Records provided:
::::::::

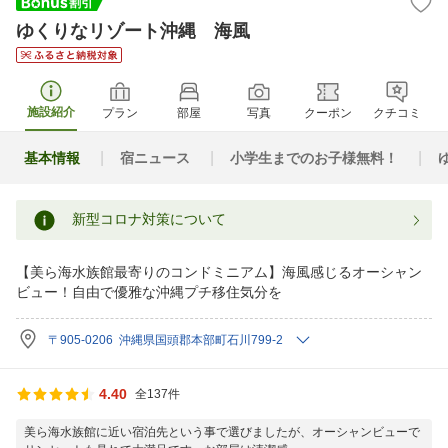
ゆくりなリゾート沖縄 海風
施設紹介
プラン
部屋
写真
クーポン
クチコミ
基本情報
宿ニュース
小学生までのお子様無料！
新型コロナ対策について
【美ら海水族館最寄りのコンドミニアム】海風感じるオーシャン
ビュー！自由で優雅な沖縄プチ移住気分を
〒905-0206 沖縄県国頭郡本部町石川799-2
4.40
全137件
美ら海水族館に近い宿泊先という事で選びましたが、オーシャンビューで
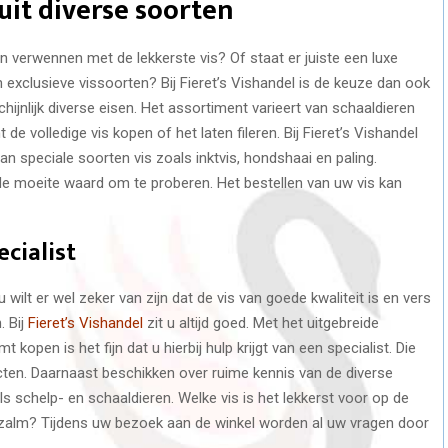
uit diverse soorten
n verwennen met de lekkerste vis? Of staat er juiste een luxe
n exclusieve vissoorten? Bij Fieret’s Vishandel is de keuze dan ook
hijnlijk diverse eisen. Het assortiment varieert van schaaldieren
t de volledige vis kopen of het laten fileren. Bij Fieret’s Vishandel
an speciale soorten vis zoals inktvis, hondshaai en paling.
de moeite waard om te proberen. Het bestellen van uw vis kan
ecialist
 wilt er wel zeker van zijn dat de vis van goede kwaliteit is en vers
. Bij
Fieret’s Vishandel
zit u altijd goed. Met het uitgebreide
kopen is het fijn dat u hierbij hulp krijgt van een specialist. Die
ten. Daarnaast beschikken over ruime kennis van de diverse
s schelp- en schaaldieren. Welke vis is het lekkerst voor op de
zalm? Tijdens uw bezoek aan de winkel worden al uw vragen door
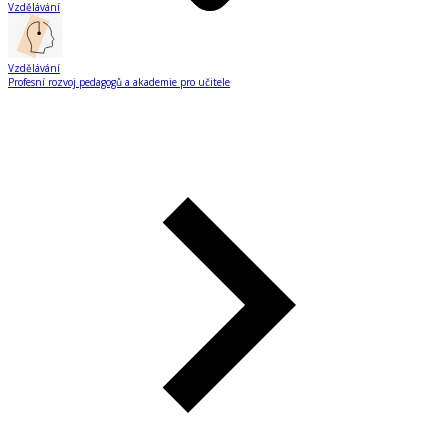
Vzdělávání
Vzdělávání
Profesní rozvoj pedagogů a akademie pro učitele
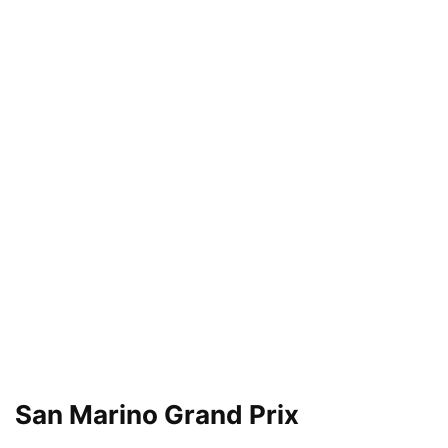
San Marino Grand Prix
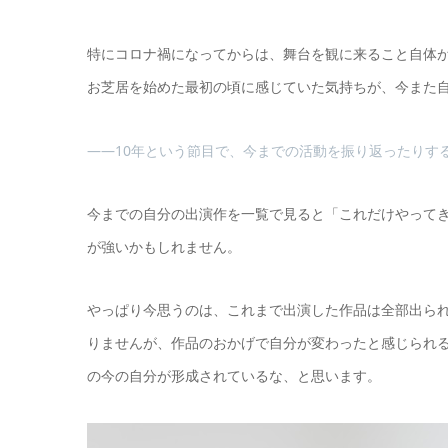
特にコロナ禍になってからは、舞台を観に来ること自体
お芝居を始めた最初の頃に感じていた気持ちが、今また
――10年という節目で、今までの活動を振り返ったりす
今までの自分の出演作を一覧で見ると「これだけやって
が強いかもしれません。
やっぱり今思うのは、これまで出演した作品は全部出ら
りませんが、作品のおかげで自分が変わったと感じられる
の今の自分が形成されているな、と思います。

::::::::

Problem description: Rewrite every line of the listing above with "Vzdělávání" renamed to "Školství", keeping everything else unchanged, and omit the pictures from your answer.

Expected output:
ゆくりなリゾート沖縄 海風
施設紹介
プラン
部屋
写真
クーポン
クチコミ
基本情報
宿ニュース
小学生までのお子様無料！
新型コロナ対策について
【美ら海水族館最寄りのコンドミニアム】海風感じるオーシャン
ビュー！自由で優雅な沖縄プチ移住気分を
〒905-0206 沖縄県国頭郡本部町石川799-2
4.40
全137件
美ら海水族館に近い宿泊先という事で選びましたが、オーシャンビューで
uit diverse soorten
n verwennen met de lekkerste vis? Of staat er juiste een luxe
n exclusieve vissoorten? Bij Fieret’s Vishandel is de keuze dan ook
hijnlijk diverse eisen. Het assortiment varieert van schaaldieren
t de volledige vis kopen of het laten fileren. Bij Fieret’s Vishandel
an speciale soorten vis zoals inktvis, hondshaai en paling.
de moeite waard om te proberen. Het bestellen van uw vis kan
ecialist
 wilt er wel zeker van zijn dat de vis van goede kwaliteit is en vers
. Bij
Fieret’s Vishandel
zit u altijd goed. Met het uitgebreide
kopen is het fijn dat u hierbij hulp krijgt van een specialist. Die
ten. Daarnaast beschikken over ruime kennis van de diverse
s schelp- en schaaldieren. Welke vis is het lekkerst voor op de
zalm? Tijdens uw bezoek aan de winkel worden al uw vragen door
Školství
Školství
Profesní rozvoj pedagogů a akademie pro učitele
San Marino Grand Prix
特にコロナ禍になってからは、舞台を観に来ること自体
お芝居を始めた最初の頃に感じていた気持ちが、今また
――10年という節目で、今までの活動を振り返ったりす
今までの自分の出演作を一覧で見ると「これだけやって
が強いかもしれません。
やっぱり今思うのは、これまで出演した作品は全部出ら
りませんが、作品のおかげで自分が変わったと感じられる
の今の自分が形成されているな、と思います。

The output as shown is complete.